Session: 652. Multiple Myeloma and Plasma cell Dyscrasias: Clinical and Epidemiological: Reoptimizing Standards and Redefining Approaches
Hematology Disease Topics & Pathways:
Adults, Clinical Research, Plasma Cell Disorders, Clinically Relevant, Diseases, Real World Evidence, Lymphoid Malignancies, Study Population
Methods: A total of 80,759 participants of the Iceland Screens, Treats or Prevents Multiple Myeloma (iStopMM) study were included. Participants were screened by SPEP and IFE as well as by serum FLC assay (Freelite®). Serum creatinine (SCr) value closest to the time of screening was used to calculate (CKD-EPI) eGFR. Participants with M-protein, eGFR >60 mL/min/1.73 m2, missing SCr measurements or more than 1 year from the SCr measurement to the iStopMM screening were excluded. Correlation was assessed graphically and using the Spearman correlation coefficient. A nonparametric bootstrapping method was used to calculate the 95% CI. Partitioning was determined based on the proportion of subgroups (sex, age, eGFR) outside the whole group reference interval (<0.9% or >4.1%). However, intervals were not partitioned if subgroups included few participants and/or if deemed more applicable and reasonable for clinical practice. LC-MGUS was defined as FLC ratio outside the reference interval and raised FLC level without evidence of monoclonal heavy chain on SPEP or IFE or end-organ damage attributed to the plasma cell proliferative disorder.
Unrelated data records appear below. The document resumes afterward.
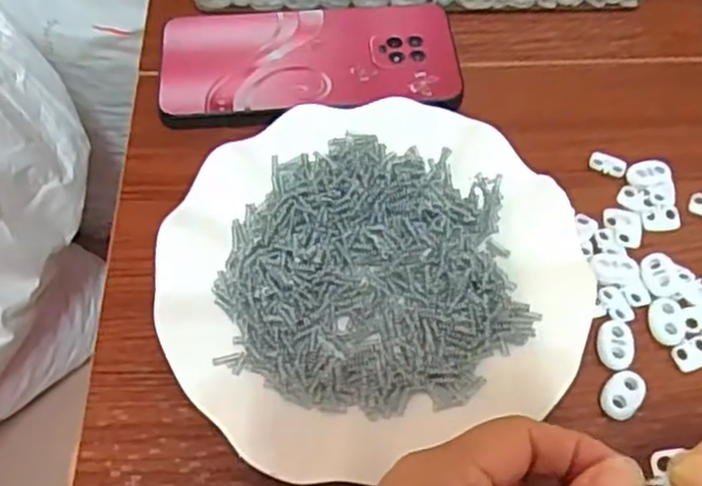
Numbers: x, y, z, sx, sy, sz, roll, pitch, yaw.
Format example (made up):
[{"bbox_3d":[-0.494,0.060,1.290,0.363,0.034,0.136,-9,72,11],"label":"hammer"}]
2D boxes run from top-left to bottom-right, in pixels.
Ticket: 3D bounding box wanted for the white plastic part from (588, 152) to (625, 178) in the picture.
[{"bbox_3d":[0.133,-0.041,0.369,0.019,0.004,0.011,20,61,11],"label":"white plastic part"}]

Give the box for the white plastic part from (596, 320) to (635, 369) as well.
[{"bbox_3d":[0.117,0.044,0.314,0.015,0.005,0.023,10,59,5],"label":"white plastic part"}]

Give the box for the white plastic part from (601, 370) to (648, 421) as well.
[{"bbox_3d":[0.116,0.065,0.303,0.016,0.007,0.022,35,65,19],"label":"white plastic part"}]

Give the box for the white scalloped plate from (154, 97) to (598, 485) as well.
[{"bbox_3d":[0.008,0.011,0.323,0.179,0.021,0.169,0,59,-1],"label":"white scalloped plate"}]

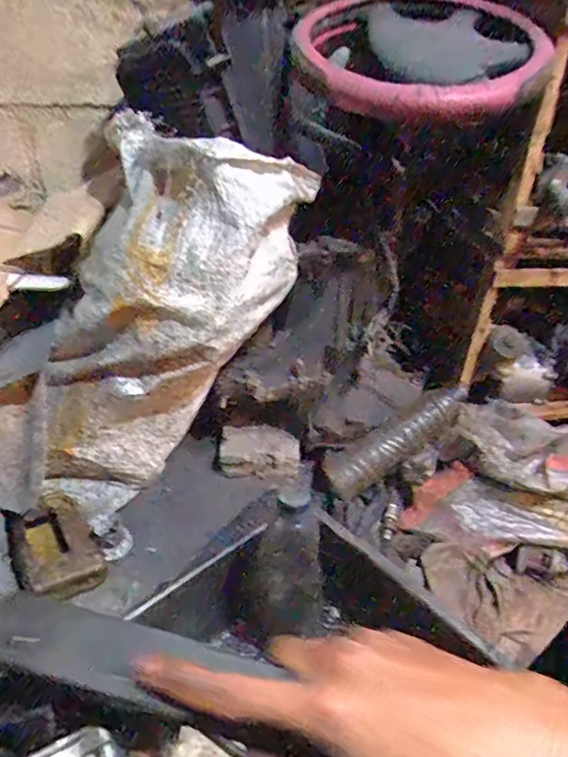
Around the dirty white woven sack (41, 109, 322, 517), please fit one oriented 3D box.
[{"bbox_3d":[-0.208,-0.069,0.908,0.333,0.683,0.191,21,30,-19],"label":"dirty white woven sack"}]

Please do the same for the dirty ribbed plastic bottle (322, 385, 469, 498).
[{"bbox_3d":[0.220,0.120,1.049,0.307,0.059,0.082,-36,37,8],"label":"dirty ribbed plastic bottle"}]

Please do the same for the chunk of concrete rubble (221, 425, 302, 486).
[{"bbox_3d":[-0.049,0.153,1.146,0.163,0.109,0.063,6,2,1],"label":"chunk of concrete rubble"}]

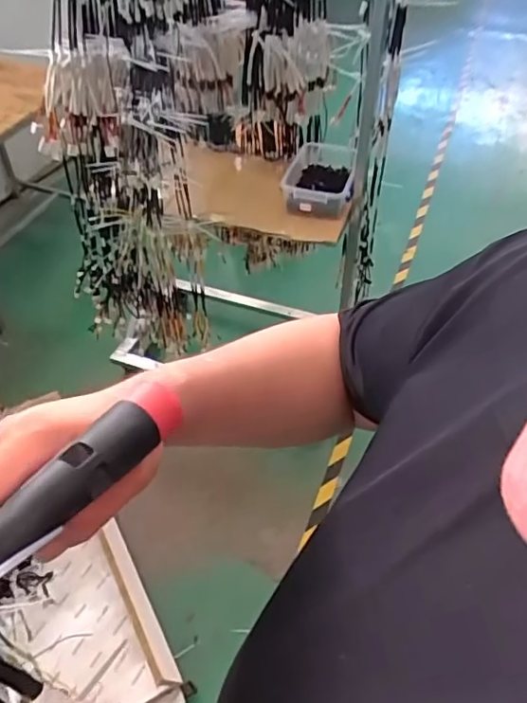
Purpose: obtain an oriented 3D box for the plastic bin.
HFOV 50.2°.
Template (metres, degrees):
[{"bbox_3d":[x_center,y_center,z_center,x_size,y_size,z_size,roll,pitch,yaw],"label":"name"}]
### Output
[{"bbox_3d":[0.156,-0.476,1.547,0.179,0.095,0.287,4,46,8],"label":"plastic bin"}]

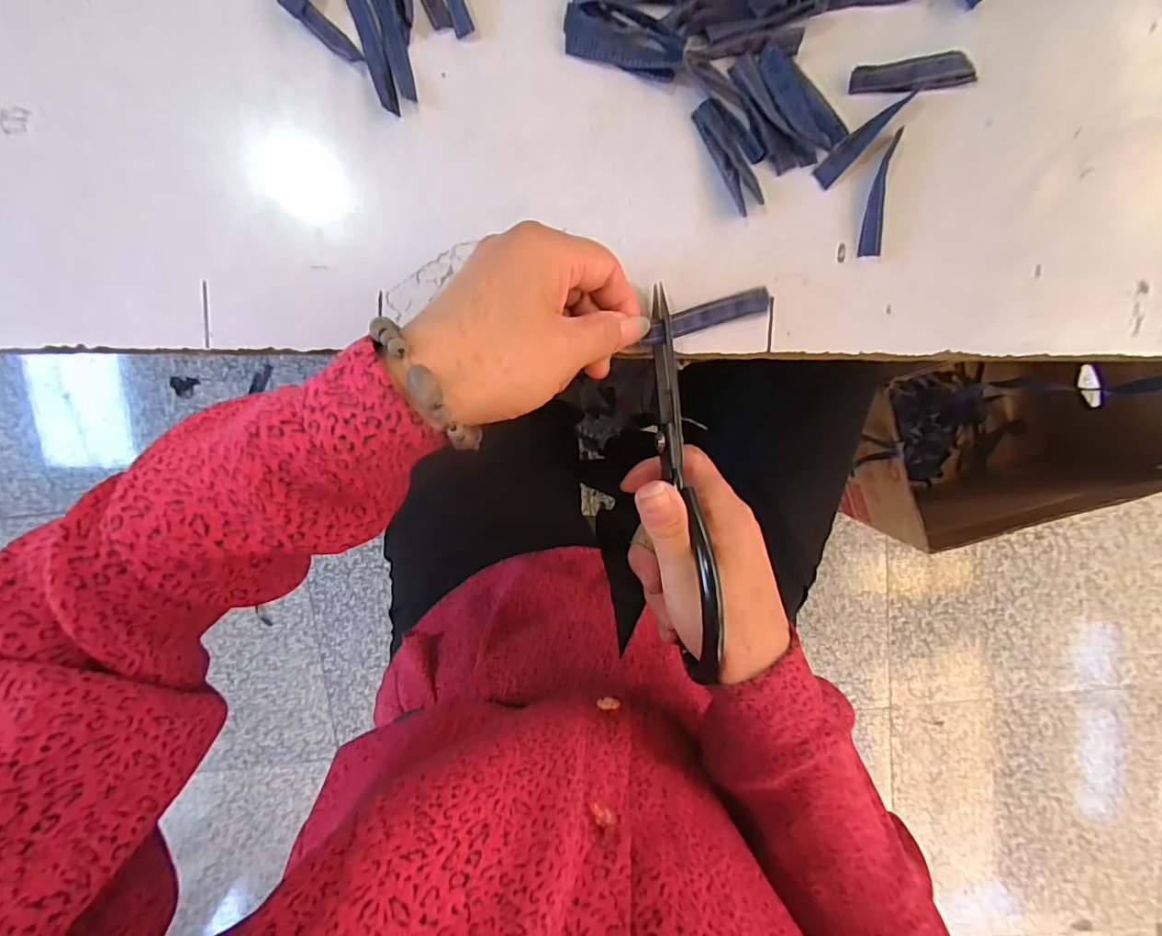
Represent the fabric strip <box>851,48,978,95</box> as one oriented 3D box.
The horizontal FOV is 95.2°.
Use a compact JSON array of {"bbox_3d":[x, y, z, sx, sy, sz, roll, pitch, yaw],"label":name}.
[{"bbox_3d":[0.160,-0.188,0.253,0.060,0.007,0.014,-11,99,1],"label":"fabric strip"}]

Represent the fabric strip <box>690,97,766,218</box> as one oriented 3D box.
[{"bbox_3d":[0.073,-0.153,0.260,0.015,0.004,0.054,-29,98,4],"label":"fabric strip"}]

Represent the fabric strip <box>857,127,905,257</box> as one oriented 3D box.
[{"bbox_3d":[0.148,-0.135,0.262,0.011,0.007,0.059,9,99,-2],"label":"fabric strip"}]

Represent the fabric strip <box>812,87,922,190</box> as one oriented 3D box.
[{"bbox_3d":[0.138,-0.163,0.257,0.011,0.007,0.058,42,96,-6],"label":"fabric strip"}]

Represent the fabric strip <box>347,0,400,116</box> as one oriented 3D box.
[{"bbox_3d":[-0.099,-0.201,0.254,0.011,0.004,0.057,-16,98,2],"label":"fabric strip"}]

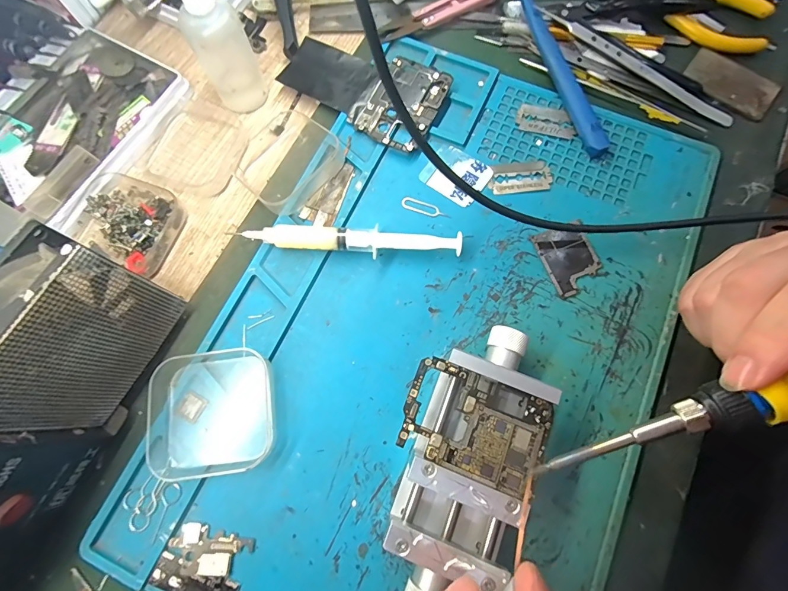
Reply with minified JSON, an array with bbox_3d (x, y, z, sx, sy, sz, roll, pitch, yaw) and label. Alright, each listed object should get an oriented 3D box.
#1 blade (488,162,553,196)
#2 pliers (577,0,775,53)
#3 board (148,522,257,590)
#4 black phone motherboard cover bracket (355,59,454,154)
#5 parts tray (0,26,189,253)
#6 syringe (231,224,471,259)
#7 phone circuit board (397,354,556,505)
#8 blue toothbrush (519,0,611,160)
[{"bbox_3d":[0.084,-0.078,0.247,0.041,0.004,0.021,-9,75,-1],"label":"blade"},{"bbox_3d":[0.210,-0.213,0.278,0.131,0.011,0.049,15,76,5],"label":"pliers"},{"bbox_3d":[-0.097,0.137,0.189,0.043,0.004,0.033,17,76,5],"label":"board"},{"bbox_3d":[0.007,-0.133,0.259,0.047,0.007,0.066,27,77,8],"label":"black phone motherboard cover bracket"},{"bbox_3d":[-0.234,-0.108,0.254,0.110,0.020,0.179,35,79,9],"label":"parts tray"},{"bbox_3d":[-0.027,-0.033,0.229,0.135,0.017,0.015,4,75,2],"label":"syringe"},{"bbox_3d":[0.039,0.063,0.181,0.068,0.004,0.047,21,75,7],"label":"phone circuit board"},{"bbox_3d":[0.110,-0.175,0.266,0.012,0.014,0.177,-17,76,-4],"label":"blue toothbrush"}]

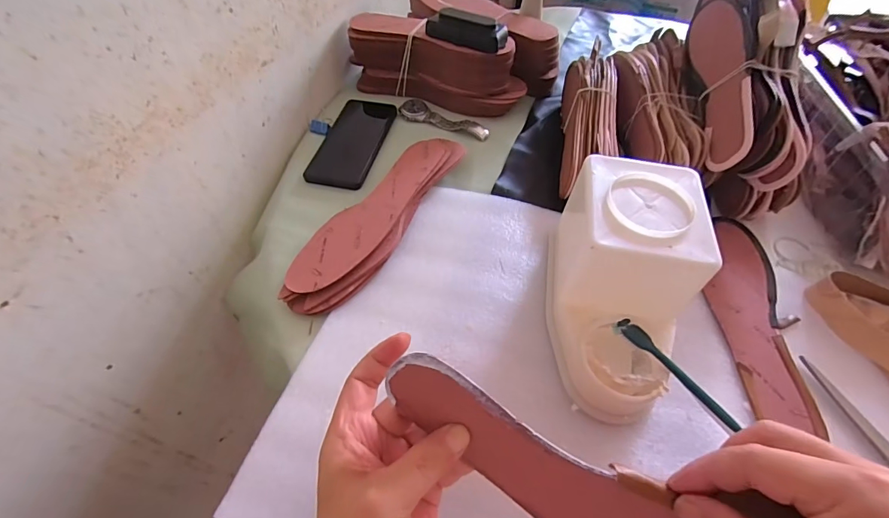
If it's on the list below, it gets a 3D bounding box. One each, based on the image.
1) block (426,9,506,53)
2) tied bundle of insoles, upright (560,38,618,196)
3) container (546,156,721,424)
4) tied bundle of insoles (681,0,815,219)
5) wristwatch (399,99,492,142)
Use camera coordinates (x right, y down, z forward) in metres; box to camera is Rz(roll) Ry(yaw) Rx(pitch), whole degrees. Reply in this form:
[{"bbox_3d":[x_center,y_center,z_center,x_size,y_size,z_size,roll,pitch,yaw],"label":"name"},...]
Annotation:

Results: Of 75,422 individuals who were screened, 6,503 (12%) participants had eGFR < 60 mL/min/1.73 m2, without evidence of monoclonality on SPEP or IFE and were analysed further. The median (IQR) kappa level was 21.7 (16.6–29.4) mg/L, lambda level 19.0 mg/L (14.8–25.0) and FLC ratio 1.16 (0.97–1.39). Serum FLC levels increased with decreasing eGFR: serum free kappa (ρ= -0.44, p < 0.001), lambda (ρ= -0.39, p < 0.001), and FLC ratio (ρ= -0.15, p < 0.001). Using current reference intervals, 60% and 21% of persons had values outside the normal range for kappa and lambda, respectively. The FLC ratio was outside the standard reference interval in 9% and outside the kidney reference interval in 0.6% of participants. Based on these findings, we established new reference intervals for FLC and FLC ratio (Table). Participants on dialysis (N=26) had significantly higher median (IQR) serum free kappa 29.3 mg/L (26.1–57.6, p = 0.01) and lambda 25.1 mg/L (19.5–52.6, p = 0.01) than participants with eGFR 30–59, but no significant difference compared to participants with eGFR < 30 (p = 0.57). The FLC ratio in participants on dialysis was 1.22 (0.96–1.37), which was similar to participants with eGFR 45–59 (p = 0.63) and 30–44 (p = 0.34). Participants on dialysis had significantly lower FLC ratio than participants with eGFR < 30, or 1.31 (1.10–1.57, p = 0.02). Utilising our novel reference intervals, the crude prevalence of LC-MGUS in all participants with eGFR < 60 was 75 (1.2%), with no difference between participants with eGFR of 45–59, 30–44 and < 30, respectively. When the crude rate of LC-MGUS was compared to a rate based on previous reference intervals, the crude rate of both kappa and lambda LC-MGUS increased in participants with eGFR 45–59, eGFR 30–44 and eGFR < 30 (p<0.001).
Conclusion: Current reference intervals for serum FLC and FLC ratio are inaccurate for patients with decreased kidney function. Here we propose new reference intervals for serum FLC and FLC ratio for use in patients with CKD which also seem to be accurate in patients on dialysis. Implementing these novel reference intervals is likely to increase the sensitivity and specificity of the analyses and lead to a more accurate diagnosis of monoclonal gammopathy in individuals with kidney dysfunction.
Disclosures: Kampanis: The Binding Site: Current Employment. Hultcrantz: Intellisphere LLC: Consultancy; Curio Science LLC: Consultancy; GlaxoSmithKline: Membership on an entity's Board of Directors or advisory committees, Research Funding; Amgen: Research Funding; Daiichi Sankyo: Research Funding. Durie: Amgen, Celgene/Bristol-Myers Squibb, Janssen, and Takeda: Consultancy; Amgen: Other: fees from non-CME/CE services . Harding: The Binding Site: Current Employment, Membership on an entity's Board of Directors or advisory committees, Patents & Royalties. Landgren: Janssen: Other: IDMC; Celgene: Research Funding; Janssen: Honoraria; Amgen: Honoraria; Takeda: Other: IDMC; Janssen: Research Funding; Amgen: Research Funding; GSK: Honoraria. Kristinsson: Celgene: Research Funding; Amgen: Research Funding.